Instructions to follow: Recast the entries from the first line through the line containing "Privacy on this site" as a Markdown table with the columns Row and Line Text, giving each row a number and omitting blank lines.

......

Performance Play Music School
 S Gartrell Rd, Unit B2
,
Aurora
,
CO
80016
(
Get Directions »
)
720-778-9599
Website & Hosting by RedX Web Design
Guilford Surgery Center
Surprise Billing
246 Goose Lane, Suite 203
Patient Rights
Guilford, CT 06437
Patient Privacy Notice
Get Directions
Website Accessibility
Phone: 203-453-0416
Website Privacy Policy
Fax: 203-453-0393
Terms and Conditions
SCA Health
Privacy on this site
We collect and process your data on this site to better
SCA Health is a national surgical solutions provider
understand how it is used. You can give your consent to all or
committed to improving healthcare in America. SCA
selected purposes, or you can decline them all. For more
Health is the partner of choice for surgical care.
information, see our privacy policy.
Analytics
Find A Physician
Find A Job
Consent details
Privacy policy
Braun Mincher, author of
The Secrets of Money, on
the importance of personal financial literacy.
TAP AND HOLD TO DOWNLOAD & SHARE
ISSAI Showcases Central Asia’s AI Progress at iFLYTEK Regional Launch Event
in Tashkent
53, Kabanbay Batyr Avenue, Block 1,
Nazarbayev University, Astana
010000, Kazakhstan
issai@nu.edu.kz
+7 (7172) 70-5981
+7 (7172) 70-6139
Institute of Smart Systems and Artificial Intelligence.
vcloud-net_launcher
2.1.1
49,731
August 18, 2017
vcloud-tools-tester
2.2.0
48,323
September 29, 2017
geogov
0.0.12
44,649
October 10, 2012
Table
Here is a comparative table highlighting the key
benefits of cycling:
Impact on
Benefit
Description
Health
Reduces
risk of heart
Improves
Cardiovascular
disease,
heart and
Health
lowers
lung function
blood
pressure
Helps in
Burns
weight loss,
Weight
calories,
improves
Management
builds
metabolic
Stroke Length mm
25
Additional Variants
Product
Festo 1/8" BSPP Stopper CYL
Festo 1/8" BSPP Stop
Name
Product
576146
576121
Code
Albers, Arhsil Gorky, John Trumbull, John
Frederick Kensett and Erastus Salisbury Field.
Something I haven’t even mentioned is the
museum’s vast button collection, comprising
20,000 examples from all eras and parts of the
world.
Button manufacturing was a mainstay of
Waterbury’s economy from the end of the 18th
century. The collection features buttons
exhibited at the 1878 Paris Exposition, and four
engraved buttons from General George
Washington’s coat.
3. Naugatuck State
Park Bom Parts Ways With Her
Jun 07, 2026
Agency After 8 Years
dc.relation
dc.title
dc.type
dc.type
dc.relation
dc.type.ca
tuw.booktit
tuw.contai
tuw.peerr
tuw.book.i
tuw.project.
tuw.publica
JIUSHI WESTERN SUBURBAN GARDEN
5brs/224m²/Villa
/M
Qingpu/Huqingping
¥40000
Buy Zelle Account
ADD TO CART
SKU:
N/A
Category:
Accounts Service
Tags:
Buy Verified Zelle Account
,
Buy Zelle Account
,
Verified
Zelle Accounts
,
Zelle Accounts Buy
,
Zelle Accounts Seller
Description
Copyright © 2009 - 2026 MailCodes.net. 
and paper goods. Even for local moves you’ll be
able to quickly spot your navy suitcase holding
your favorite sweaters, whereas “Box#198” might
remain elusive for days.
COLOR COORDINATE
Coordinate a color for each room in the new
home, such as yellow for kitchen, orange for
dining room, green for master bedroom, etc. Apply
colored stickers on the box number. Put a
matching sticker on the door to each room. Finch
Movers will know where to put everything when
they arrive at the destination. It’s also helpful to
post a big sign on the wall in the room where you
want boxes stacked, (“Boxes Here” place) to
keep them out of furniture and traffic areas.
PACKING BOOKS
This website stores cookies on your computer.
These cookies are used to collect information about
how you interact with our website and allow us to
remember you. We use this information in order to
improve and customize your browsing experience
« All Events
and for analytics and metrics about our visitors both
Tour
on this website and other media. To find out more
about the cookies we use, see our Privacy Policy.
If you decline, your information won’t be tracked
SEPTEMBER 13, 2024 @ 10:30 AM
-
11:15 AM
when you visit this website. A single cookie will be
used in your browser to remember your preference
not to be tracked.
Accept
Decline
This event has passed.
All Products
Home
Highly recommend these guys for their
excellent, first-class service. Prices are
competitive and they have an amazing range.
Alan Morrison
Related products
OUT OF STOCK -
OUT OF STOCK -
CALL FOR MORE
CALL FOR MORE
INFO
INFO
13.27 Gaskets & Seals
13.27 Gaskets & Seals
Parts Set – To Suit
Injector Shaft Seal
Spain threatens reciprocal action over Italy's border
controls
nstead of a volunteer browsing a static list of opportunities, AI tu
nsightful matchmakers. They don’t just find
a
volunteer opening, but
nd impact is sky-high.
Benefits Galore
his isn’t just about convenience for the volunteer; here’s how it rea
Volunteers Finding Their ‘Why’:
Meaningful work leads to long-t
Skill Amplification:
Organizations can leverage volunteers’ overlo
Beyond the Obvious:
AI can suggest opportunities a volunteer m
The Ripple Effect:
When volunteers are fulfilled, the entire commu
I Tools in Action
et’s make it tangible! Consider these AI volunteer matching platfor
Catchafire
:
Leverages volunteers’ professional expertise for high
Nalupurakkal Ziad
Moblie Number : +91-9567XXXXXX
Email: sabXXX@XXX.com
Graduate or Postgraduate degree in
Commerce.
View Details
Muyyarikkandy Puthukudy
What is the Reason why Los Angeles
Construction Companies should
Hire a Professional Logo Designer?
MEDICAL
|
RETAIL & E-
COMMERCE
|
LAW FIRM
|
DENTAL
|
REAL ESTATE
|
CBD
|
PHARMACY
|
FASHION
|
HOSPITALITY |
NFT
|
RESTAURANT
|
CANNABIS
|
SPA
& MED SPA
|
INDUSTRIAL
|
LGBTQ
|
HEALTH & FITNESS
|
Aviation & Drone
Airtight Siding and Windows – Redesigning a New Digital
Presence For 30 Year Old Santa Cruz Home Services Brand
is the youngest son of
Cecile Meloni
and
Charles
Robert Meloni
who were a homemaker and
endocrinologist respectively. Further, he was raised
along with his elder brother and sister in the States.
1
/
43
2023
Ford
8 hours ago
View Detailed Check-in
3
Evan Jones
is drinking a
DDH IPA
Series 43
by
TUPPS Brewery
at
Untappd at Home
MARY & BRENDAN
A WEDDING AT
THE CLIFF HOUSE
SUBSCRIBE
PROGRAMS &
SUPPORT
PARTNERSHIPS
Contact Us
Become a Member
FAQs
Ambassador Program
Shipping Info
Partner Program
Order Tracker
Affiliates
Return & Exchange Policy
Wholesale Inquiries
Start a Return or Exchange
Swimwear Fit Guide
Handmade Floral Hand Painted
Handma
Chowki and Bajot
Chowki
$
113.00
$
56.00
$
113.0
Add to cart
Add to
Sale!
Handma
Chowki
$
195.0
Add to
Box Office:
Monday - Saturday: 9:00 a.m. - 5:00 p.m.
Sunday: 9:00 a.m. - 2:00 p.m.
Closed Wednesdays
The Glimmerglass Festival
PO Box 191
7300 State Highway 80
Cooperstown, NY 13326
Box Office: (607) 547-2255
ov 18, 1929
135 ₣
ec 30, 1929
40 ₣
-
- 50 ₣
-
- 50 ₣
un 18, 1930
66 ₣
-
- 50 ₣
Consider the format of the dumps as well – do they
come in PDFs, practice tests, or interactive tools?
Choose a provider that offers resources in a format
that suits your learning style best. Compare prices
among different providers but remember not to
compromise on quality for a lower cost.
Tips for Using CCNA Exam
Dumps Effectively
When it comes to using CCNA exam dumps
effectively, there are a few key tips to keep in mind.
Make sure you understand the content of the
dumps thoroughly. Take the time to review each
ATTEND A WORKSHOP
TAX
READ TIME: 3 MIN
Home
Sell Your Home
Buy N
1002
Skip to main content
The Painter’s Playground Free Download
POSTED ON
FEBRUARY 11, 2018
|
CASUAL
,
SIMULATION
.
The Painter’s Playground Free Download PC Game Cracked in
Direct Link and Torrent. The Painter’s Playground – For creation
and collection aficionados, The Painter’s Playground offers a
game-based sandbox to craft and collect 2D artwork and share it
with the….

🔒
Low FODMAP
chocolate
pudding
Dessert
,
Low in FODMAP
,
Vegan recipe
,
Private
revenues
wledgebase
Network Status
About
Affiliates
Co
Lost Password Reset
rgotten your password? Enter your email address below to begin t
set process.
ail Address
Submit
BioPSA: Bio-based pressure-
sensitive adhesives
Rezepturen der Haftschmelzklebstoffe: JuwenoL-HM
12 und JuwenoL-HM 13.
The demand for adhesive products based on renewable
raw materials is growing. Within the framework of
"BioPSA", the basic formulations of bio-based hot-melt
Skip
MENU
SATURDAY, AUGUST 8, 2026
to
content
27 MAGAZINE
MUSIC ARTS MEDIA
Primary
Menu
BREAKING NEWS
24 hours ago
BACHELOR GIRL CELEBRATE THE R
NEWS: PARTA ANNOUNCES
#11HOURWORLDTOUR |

......

Answer to this task:
| Row | Line Text |
|---|---|
| 1 | Performance Play Music School |
| 2 |  S Gartrell Rd, Unit B2 |
| 3 | , |
| 4 | Aurora |
| 5 | , |
| 6 | CO |
| 7 | 80016 |
| 8 | ( |
| 9 | Get Directions » |
| 10 | ) |
| 11 | 720-778-9599 |
| 12 | Website & Hosting by RedX Web Design |
| 13 | Guilford Surgery Center |
| 14 | Surprise Billing |
| 15 | 246 Goose Lane, Suite 203 |
| 16 | Patient Rights |
| 17 | Guilford, CT 06437 |
| 18 | Patient Privacy Notice |
| 19 | Get Directions |
| 20 | Website Accessibility |
| 21 | Phone: 203-453-0416 |
| 22 | Website Privacy Policy |
| 23 | Fax: 203-453-0393 |
| 24 | Terms and Conditions |
| 25 | SCA Health |
| 26 | Privacy on this site |